Left unchecked, a regression tree will keep splitting until every leaf contains just one or two data points. This creates a model that memorizes the training data perfectly but performs poorly on new data. A tree with zero restrictions can hit 100% accuracy on its training set while dropping to something like 88% on a test set. This gap between training and real-world performance is the hallmark of overfitting.

The most common fix is called cost complexity pruning. The idea is to grow the full tree first, then work backward, removing branches that don’t improve predictions enough to justify the added complexity. This process is controlled by a single tuning parameter, often called alpha. When alpha is zero, the tree stays fully grown. As alpha increases, more branches get cut, producing a simpler tree that generalizes better to new data. You typically test several alpha values and pick the one that performs best on a held-out validation set.

Other stopping rules can also prevent overgrowth: setting a minimum number of data points required in each leaf, limiting the total depth of the tree, or requiring that each split improve the prediction error by at least a certain amount.
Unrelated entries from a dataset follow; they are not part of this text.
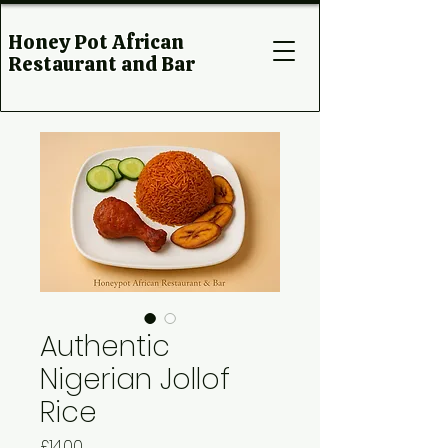
Honey Pot African
Restaurant and Bar
Authentic
Nigerian Jollof
Rice
Price
£14.00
How Regression Trees Differ From Classification Trees

The structure is identical. Both use the same recursive splitting process and produce the same flowchart-like output. The difference is in what they predict and how they measure the quality of a split. A classification tree predicts a category (spam or not spam, benign or malignant) and measures split quality by how well it separates the classes. A regression tree predicts a number and measures split quality by how much it reduces the squared prediction error. At the leaf level, a classification tree returns the most common category among its training points, while a regression tree returns the average value.

Where Regression Trees Are Used

Regression trees show up wherever you need to predict a number and want a model that’s easy to interpret. In healthcare, they’ve been used to predict total health care costs per patient based on diagnostic categories and demographics, and to estimate the cost of inpatient rehabilitation using age, type of impairment, and measures of motor and cognitive functioning. The tree structure makes it straightforward to see which factors drive the prediction, which is valuable when decisions need to be explained to stakeholders or patients.
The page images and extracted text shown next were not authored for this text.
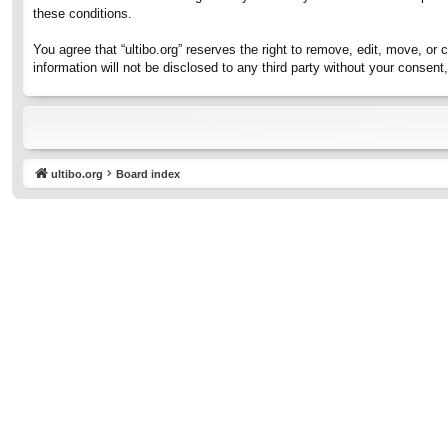
these conditions.
You agree that “ultibo.org” reserves the right to remove, edit, move, or 
information will not be disclosed to any third party without your consen
ultibo.org
Board index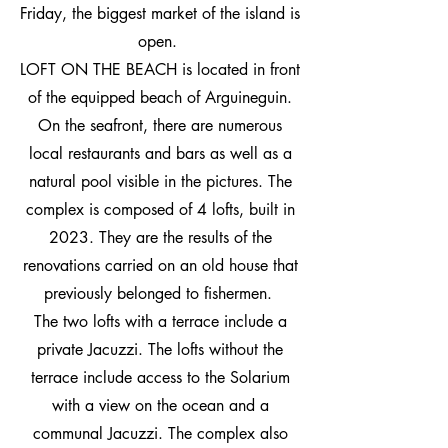
Friday, the biggest market of the island is
open.
LOFT ON THE BEACH is located in front
of the equipped beach of Arguineguin.
On the seafront, there are numerous
local restaurants and bars as well as a
natural pool visible in the pictures. The
complex is composed of 4 lofts, built in
2023. They are the results of the
renovations carried on an old house that
previously belonged to fishermen.
The two lofts with a terrace include a
private Jacuzzi. The lofts without the
terrace include access to the Solarium
with a view on the ocean and a
communal Jacuzzi.
The complex also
In practice, single regression trees are often outperformed by ensemble methods that combine many trees together. Random forests build hundreds of trees on randomly sampled subsets of the data and average their predictions. Gradient boosting builds trees sequentially, with each new tree correcting the errors of the previous ones. Both techniques dramatically improve prediction accuracy while sacrificing some of the interpretability that makes a single tree appealing. A single regression tree remains the best choice when you need a transparent, explainable model, or when you’re exploring a dataset to understand which variables matter and how they interact.

Limitations to Keep in Mind

Regression trees predict in steps. Because each leaf returns a single average value, the model’s output looks like a staircase rather than a smooth curve. This means a regression tree can’t extrapolate beyond the range of its training data, and it can produce abrupt jumps in predictions for data points that are very similar but fall on opposite sides of a split boundary.

Single trees are also sensitive to small changes in the data. Remove a few data points or add some noise, and the first split might change entirely, cascading into a completely different tree structure. This instability is one of the main motivations for ensemble methods, which smooth out this variability by averaging across many trees. If you’re using a single regression tree, pruning helps reduce this sensitivity, but it doesn’t eliminate it.